* WORK TO BE COMPLETED
Copy out every line in the entries below that includes "Fauteuil".
== RECORDS FOR PROCESSING
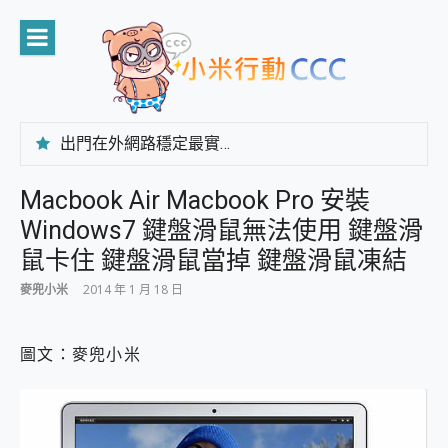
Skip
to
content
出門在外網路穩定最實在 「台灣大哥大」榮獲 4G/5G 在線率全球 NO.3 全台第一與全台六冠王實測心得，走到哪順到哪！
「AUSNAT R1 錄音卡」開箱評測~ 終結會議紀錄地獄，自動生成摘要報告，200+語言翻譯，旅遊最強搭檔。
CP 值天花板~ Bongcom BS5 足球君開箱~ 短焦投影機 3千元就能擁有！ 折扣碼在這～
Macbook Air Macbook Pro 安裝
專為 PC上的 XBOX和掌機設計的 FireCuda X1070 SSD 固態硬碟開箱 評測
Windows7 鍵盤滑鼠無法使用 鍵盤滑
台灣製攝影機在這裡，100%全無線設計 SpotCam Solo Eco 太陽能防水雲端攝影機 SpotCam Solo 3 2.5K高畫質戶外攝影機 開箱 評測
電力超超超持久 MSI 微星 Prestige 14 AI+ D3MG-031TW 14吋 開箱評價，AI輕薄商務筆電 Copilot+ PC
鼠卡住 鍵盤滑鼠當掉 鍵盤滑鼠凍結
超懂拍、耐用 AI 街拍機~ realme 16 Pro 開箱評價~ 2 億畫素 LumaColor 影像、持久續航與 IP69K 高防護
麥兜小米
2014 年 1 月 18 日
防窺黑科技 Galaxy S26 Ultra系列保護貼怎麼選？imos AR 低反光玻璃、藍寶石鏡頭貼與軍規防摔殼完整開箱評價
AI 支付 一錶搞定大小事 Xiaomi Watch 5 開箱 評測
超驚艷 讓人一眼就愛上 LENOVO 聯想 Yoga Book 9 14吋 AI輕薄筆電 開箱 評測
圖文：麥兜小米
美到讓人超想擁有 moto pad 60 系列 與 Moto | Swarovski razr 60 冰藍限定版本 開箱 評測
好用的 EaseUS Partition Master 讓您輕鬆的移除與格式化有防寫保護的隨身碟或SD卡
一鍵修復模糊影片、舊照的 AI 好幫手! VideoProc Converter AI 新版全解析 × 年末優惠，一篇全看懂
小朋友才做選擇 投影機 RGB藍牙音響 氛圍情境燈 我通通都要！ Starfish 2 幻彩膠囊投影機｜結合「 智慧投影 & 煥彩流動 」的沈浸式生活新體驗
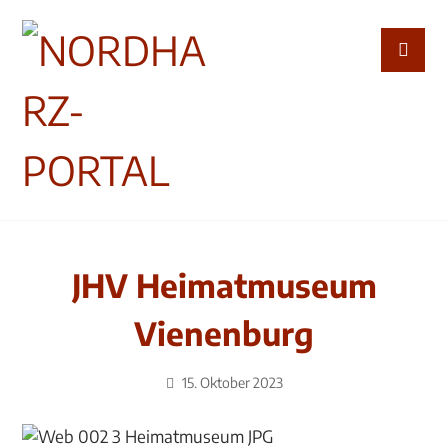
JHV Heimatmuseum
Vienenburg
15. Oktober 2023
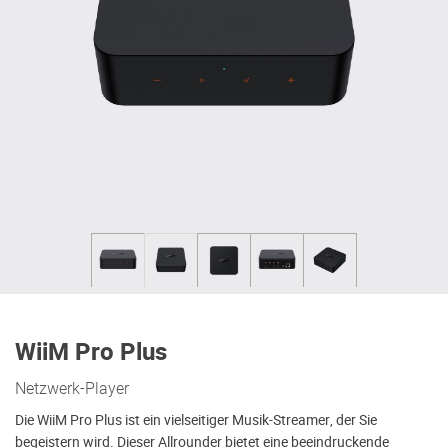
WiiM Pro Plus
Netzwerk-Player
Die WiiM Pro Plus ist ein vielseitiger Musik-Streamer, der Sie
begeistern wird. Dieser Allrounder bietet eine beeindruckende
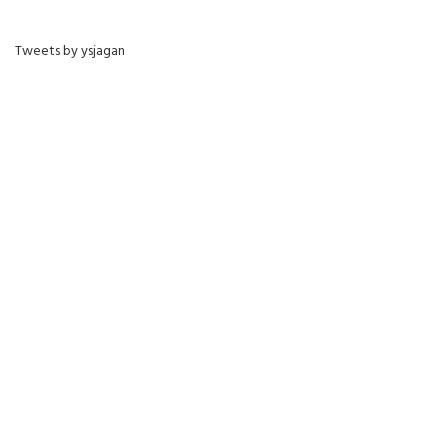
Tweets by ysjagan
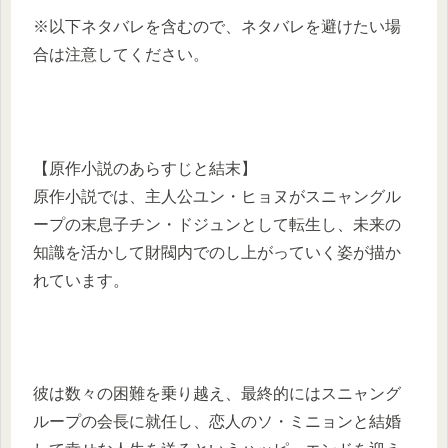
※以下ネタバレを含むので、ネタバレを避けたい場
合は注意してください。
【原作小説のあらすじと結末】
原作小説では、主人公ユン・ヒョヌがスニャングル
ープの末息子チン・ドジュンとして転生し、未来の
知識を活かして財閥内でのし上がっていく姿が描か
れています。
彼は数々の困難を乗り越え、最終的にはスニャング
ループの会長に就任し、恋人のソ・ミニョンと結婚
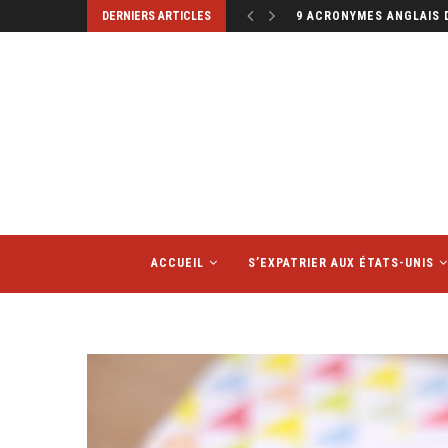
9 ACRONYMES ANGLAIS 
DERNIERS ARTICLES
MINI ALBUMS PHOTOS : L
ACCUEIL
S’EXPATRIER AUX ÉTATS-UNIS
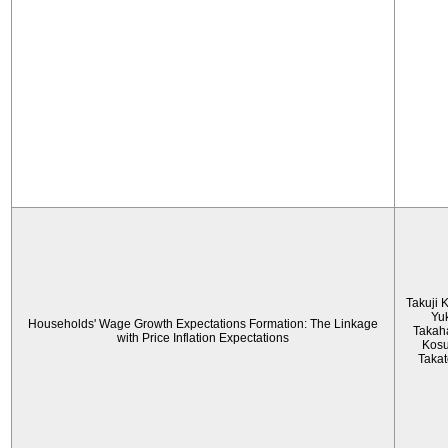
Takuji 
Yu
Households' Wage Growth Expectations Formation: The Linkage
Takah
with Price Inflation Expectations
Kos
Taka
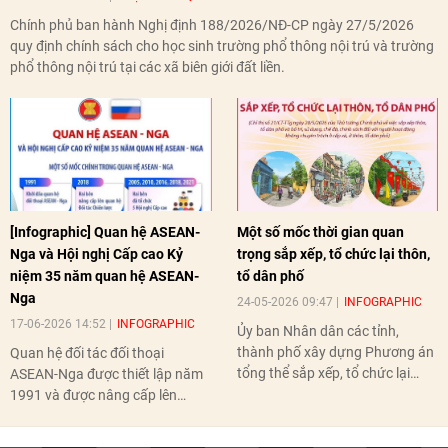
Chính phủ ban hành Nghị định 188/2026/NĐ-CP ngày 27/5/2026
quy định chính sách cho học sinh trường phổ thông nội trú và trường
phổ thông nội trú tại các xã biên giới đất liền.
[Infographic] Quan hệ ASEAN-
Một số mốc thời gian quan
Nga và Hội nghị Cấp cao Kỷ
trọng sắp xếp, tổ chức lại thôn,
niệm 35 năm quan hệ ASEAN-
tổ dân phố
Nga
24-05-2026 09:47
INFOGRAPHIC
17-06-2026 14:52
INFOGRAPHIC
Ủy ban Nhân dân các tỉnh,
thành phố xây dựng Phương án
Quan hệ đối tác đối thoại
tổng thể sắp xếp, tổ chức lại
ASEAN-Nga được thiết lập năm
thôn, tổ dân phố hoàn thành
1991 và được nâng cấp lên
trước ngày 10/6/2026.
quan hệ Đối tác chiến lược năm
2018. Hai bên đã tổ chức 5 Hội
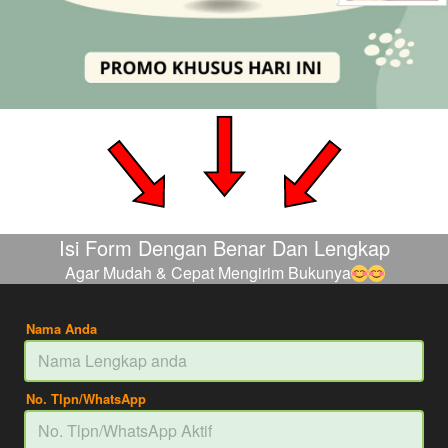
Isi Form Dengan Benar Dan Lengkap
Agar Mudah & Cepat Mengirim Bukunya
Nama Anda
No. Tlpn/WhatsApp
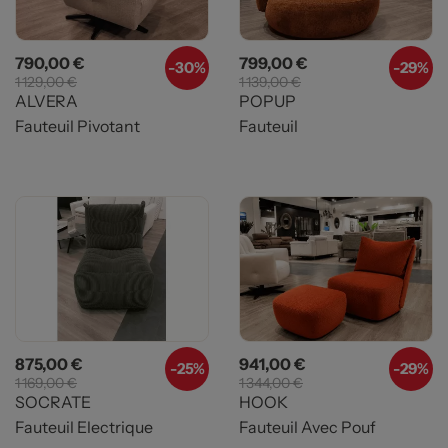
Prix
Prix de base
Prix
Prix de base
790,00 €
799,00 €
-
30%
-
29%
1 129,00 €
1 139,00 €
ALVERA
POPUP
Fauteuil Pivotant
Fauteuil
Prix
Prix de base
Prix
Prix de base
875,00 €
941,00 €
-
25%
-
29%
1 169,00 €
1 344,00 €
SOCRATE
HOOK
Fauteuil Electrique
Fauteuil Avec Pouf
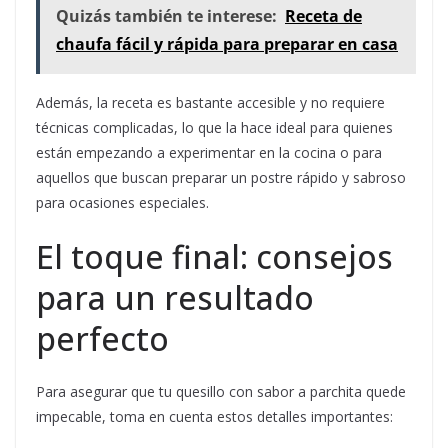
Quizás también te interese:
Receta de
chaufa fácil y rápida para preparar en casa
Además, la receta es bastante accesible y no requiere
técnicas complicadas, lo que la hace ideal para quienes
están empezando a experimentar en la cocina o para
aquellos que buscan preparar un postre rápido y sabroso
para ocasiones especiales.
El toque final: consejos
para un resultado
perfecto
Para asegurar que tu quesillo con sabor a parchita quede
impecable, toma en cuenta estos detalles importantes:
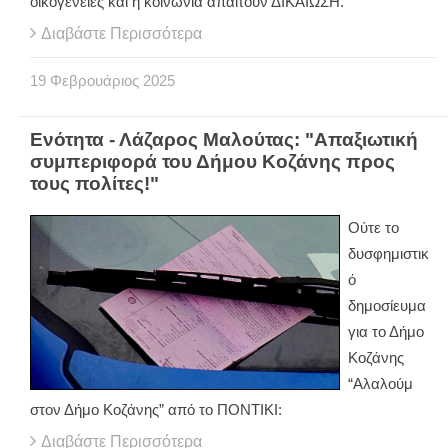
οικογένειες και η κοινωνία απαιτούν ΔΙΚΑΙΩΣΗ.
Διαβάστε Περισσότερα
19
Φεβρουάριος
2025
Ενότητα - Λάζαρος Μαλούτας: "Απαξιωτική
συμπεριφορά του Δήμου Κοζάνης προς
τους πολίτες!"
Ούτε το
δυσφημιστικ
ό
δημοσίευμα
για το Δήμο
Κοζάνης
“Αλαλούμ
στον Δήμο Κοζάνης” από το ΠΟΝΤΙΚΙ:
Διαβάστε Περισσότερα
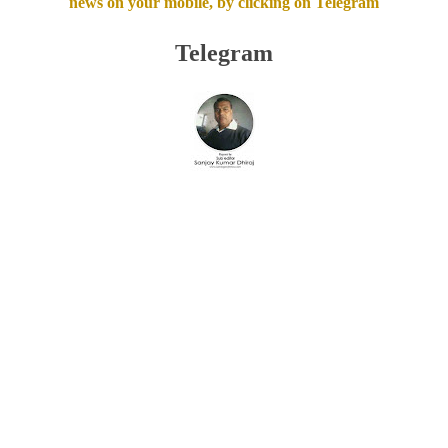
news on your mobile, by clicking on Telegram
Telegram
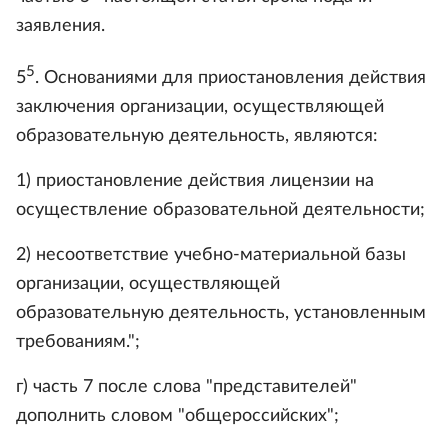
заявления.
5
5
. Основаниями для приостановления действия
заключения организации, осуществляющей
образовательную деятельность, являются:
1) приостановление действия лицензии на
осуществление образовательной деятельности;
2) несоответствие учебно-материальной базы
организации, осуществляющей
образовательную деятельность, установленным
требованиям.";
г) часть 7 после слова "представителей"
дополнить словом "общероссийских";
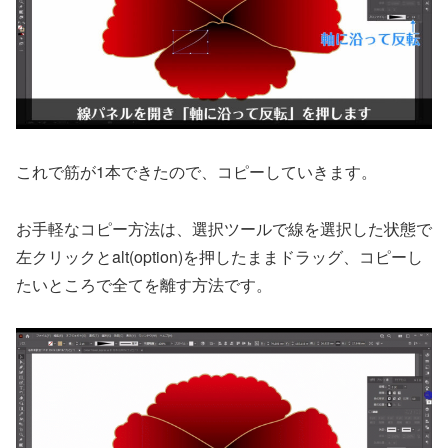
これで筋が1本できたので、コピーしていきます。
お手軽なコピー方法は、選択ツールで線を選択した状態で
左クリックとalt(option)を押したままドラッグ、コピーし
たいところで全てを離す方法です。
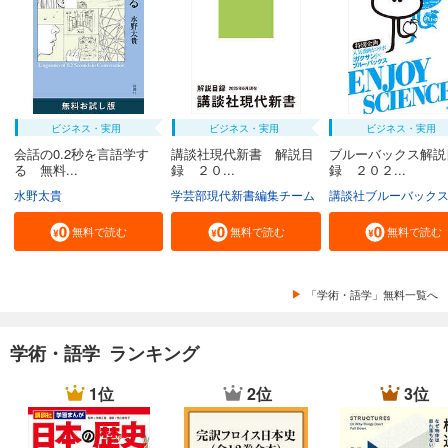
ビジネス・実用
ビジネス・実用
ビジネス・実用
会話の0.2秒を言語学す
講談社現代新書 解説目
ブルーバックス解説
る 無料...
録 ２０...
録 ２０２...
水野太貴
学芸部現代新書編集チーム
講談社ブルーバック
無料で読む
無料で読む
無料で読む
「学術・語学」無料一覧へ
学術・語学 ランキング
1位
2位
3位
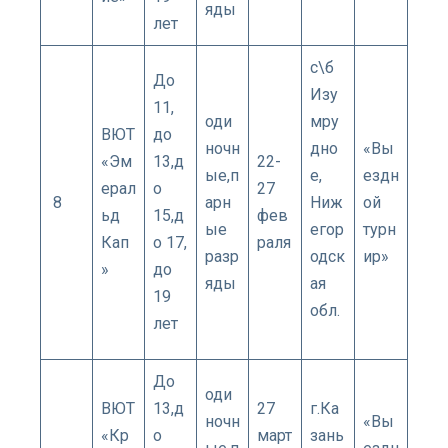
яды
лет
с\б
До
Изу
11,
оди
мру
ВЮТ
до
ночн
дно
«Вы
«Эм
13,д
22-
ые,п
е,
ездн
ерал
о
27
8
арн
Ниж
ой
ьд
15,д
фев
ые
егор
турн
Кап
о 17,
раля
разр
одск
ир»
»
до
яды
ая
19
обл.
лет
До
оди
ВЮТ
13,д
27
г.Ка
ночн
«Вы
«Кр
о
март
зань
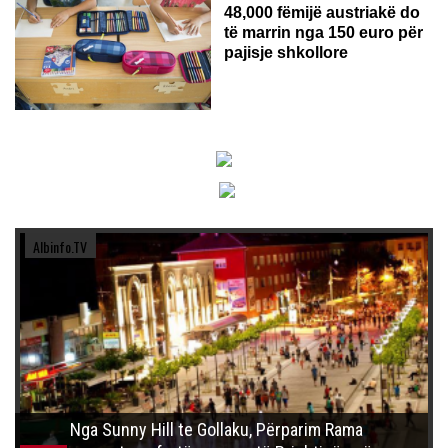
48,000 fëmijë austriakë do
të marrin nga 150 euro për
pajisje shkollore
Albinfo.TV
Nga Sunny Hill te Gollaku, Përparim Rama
====
* EXERCISE RESULT
Fauteuil Pivotant
Fauteuil
Fauteuil Electrique
Fauteuil Avec Pouf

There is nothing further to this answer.